Many real-world systems can be modeled as dynamic graphs, where nodes and edges evolve over time, requiring specialized models to capture their evolving dynamics in risk-sensitive applications effectively. Temporal graph neural networks (GNNs) are one such category of specialized models. For the first time, our approach integrates a reject option strategy within the framework of GNNs for continuous-time dynamic graphs. This allows the model to strategically abstain from making predictions when the uncertainty is high and confidence is low, thus minimizing the risk of critical misclassification and enhancing the results and reliability. We propose a coverage-based abstention prediction model to implement the reject option that maximizes prediction within a specified coverage. It improves the prediction score for link prediction and node classification tasks. Temporal GNNs deal with extremely skewed datasets for the next state prediction or node classification task. In the case of class imbalance, our method can be further tuned to provide a higher weightage to the minority class. Exhaustive experiments are presented on four datasets for dynamic link prediction and two datasets for dynamic node classification tasks. This demonstrates the effectiveness of our approach in improving the reliability and area under the curve (AUC)/ average precision (AP) scores for predictions in dynamic graph scenarios. The results highlight our model's ability to efficiently handle the trade-offs between prediction confidence and coverage, making it a dependable solution for applications requiring high precision in dynamic and uncertain environments.

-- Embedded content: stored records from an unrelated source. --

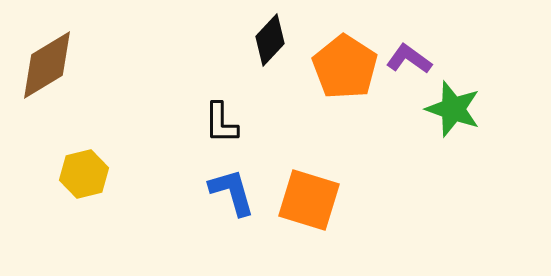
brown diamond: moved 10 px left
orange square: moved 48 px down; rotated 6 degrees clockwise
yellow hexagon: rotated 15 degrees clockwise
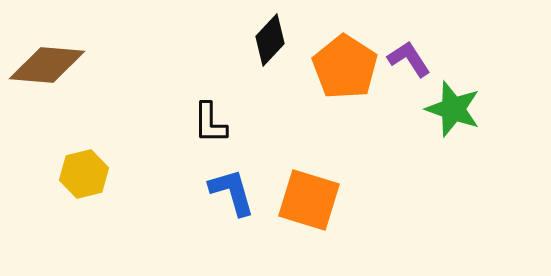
purple L-shape: rotated 21 degrees clockwise
brown diamond: rotated 36 degrees clockwise
black L-shape: moved 11 px left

Paper Structure (21 sections, 9 equations, 2 figures, 11 tables)

This paper contains 21 sections, 9 equations, 2 figures, 11 tables.

Figures (2)

  • Figure 1: Decision Boundary: (A) is not clear and smooth (B) becomes clearer after abstaining confusing/noisy samples. The examples to be rejected are decided by the objective function, which consists of the losses over unrejected samples and a fixed cost for rejected samples. Minimum value of the objective will be achieved only with proper choice of rejected examples.

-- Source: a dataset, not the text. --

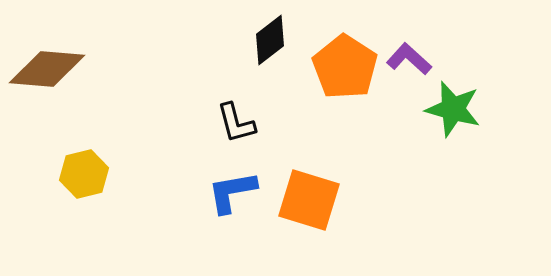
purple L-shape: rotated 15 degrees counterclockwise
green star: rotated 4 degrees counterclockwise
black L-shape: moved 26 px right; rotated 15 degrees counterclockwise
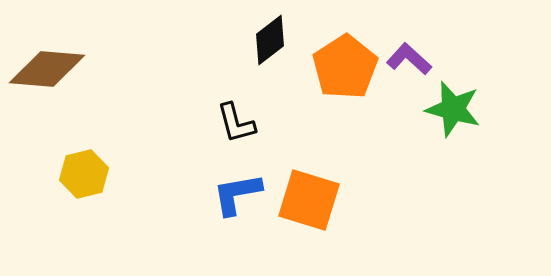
orange pentagon: rotated 6 degrees clockwise
blue L-shape: moved 5 px right, 2 px down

  • Figure 2: The model overview of classification with rejection for task agnostic temporal graphs. Input to the model is a temporal graph with $t$ timestamps, which is processed through an encoder that samples neighbours from all interactions from previous timestamps $t<t_x$ of these nodes, then aggregates and yields updated temporal node embedding. These embeddings are passed to a Prediction function $f(x)$ to predict downstream tasks such as if a link exists or not for link prediction or if a user is blocked or not for node classification at time $t$. The output embeddings also pass through Abstention function, predict a single score and check if $a(x) > \theta$ threshold i.e. $q(x) = 1$. When it is True, the model abstains, otherwise, it proceeds to make a prediction. The Auxiliary head exposes all samples to the model even with high abstention score for a better training process.